The ideal, Concordia said, is to provide care that is prevention-oriented, has flexible delivery methods, and looks at an individual's treatment from a longitudinal and cost-effective perspective. "The more sophisticated and advanced we become the more we'll be able to target and understand that a drug may not be effective ... Drug expenses in the total cost of care are significant."

Moderator Todd Breyfogle asked the panelists what they view as the biggest impediment to an ideal health care system of the future. Concordia said the provider reimbursement system is a problem area. Hausmann pinpointed the state and federal regulatory environment for health care, one of the most-regulated sectors of the economy. "Changes to the regulatory environment are not keeping up with the pace of innovation and transformational care," she said.

Marks views political rhetoric as a significant impediment to making progress in health care. "We need to be talking about the facts and the data rather than all the rhetoric," she said.

Aspen Ideas Festival

Aspen Ideas FestivalThe University of Colorado Anschutz Medical Campus was a presenting underwriter of the 2015 Aspen Ideas Festival’s three-day Spotlight Health series.

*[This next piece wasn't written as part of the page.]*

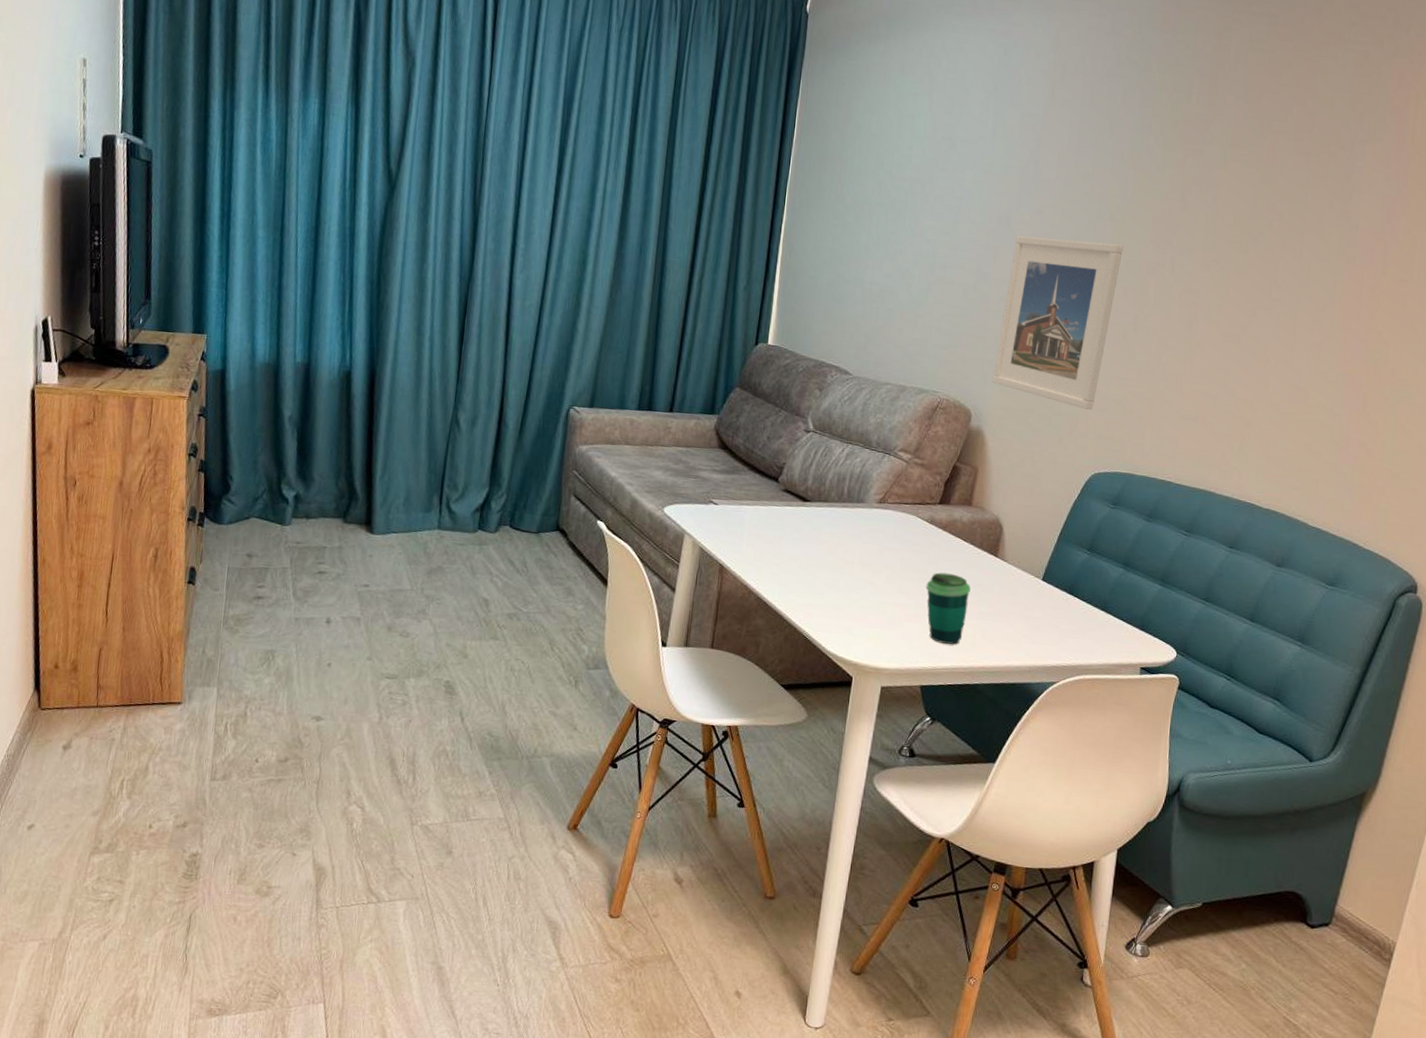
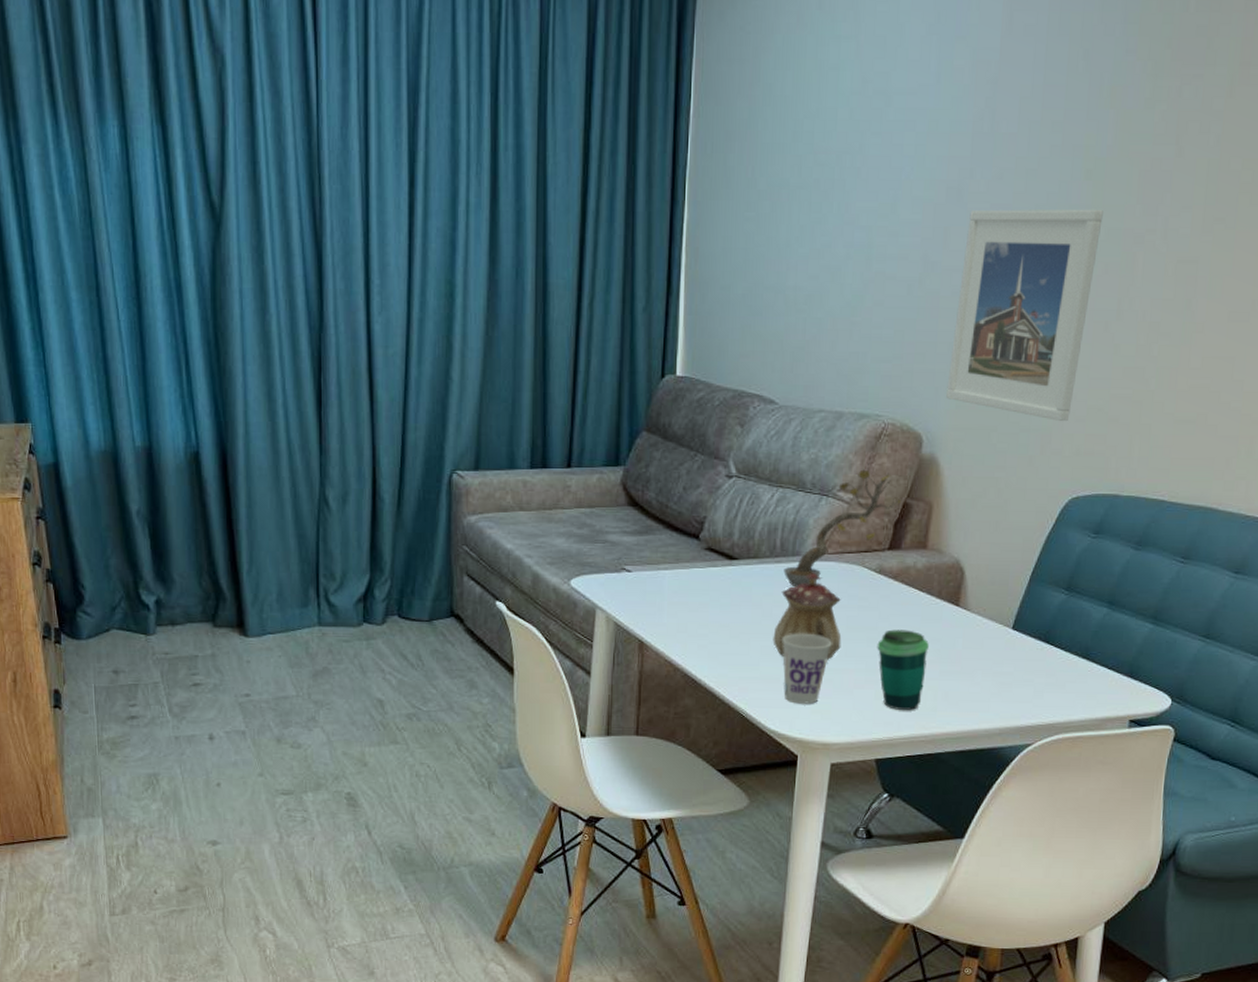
teapot: none [836,518,897,595] -> present [773,573,842,660]
cup: none [843,569,888,632] -> present [782,633,832,704]
plant: none [849,420,951,530] -> present [783,451,901,588]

Leading physicians and scholars from the CU Anschutz Medical Campus shared their insights and research with 1,000-plus attendees from June 25-28.

The high-profile Spotlight Health forum is an ideal platform on which to raise the profile of the CU Anschutz Medical Campus.

"The festival takes place in Aspen, our own backyard, and attracts attendees from around the country and the world," said Leanna Clark, vice chancellor of University Communications. "The Spotlight Health focus ensures that we are getting the Anschutz Medical Campus brand in front of the foremost academics, policy makers, practitioners, industry executives, philanthropists and concerned citizens, and engaging them in the conversation to transform health and health care.”

The Aspen Institute invited a group of "Spotlight Scholars" to attend the conference in recognition of their academic accomplishments and ability to translate ideas into action. Four scholars represented the CU Anschutz Medical Campus: Brandi Freeman, MD, assistant professor, Pediatrics-General Pediatrics; Jason Stoneback, MD, Department of Orthopedics; Roberta Capp, assistant professor, Emergency Medicine; and Christopher Porter, MD, assistant professor, Pediatrics-Hematology/Oncology.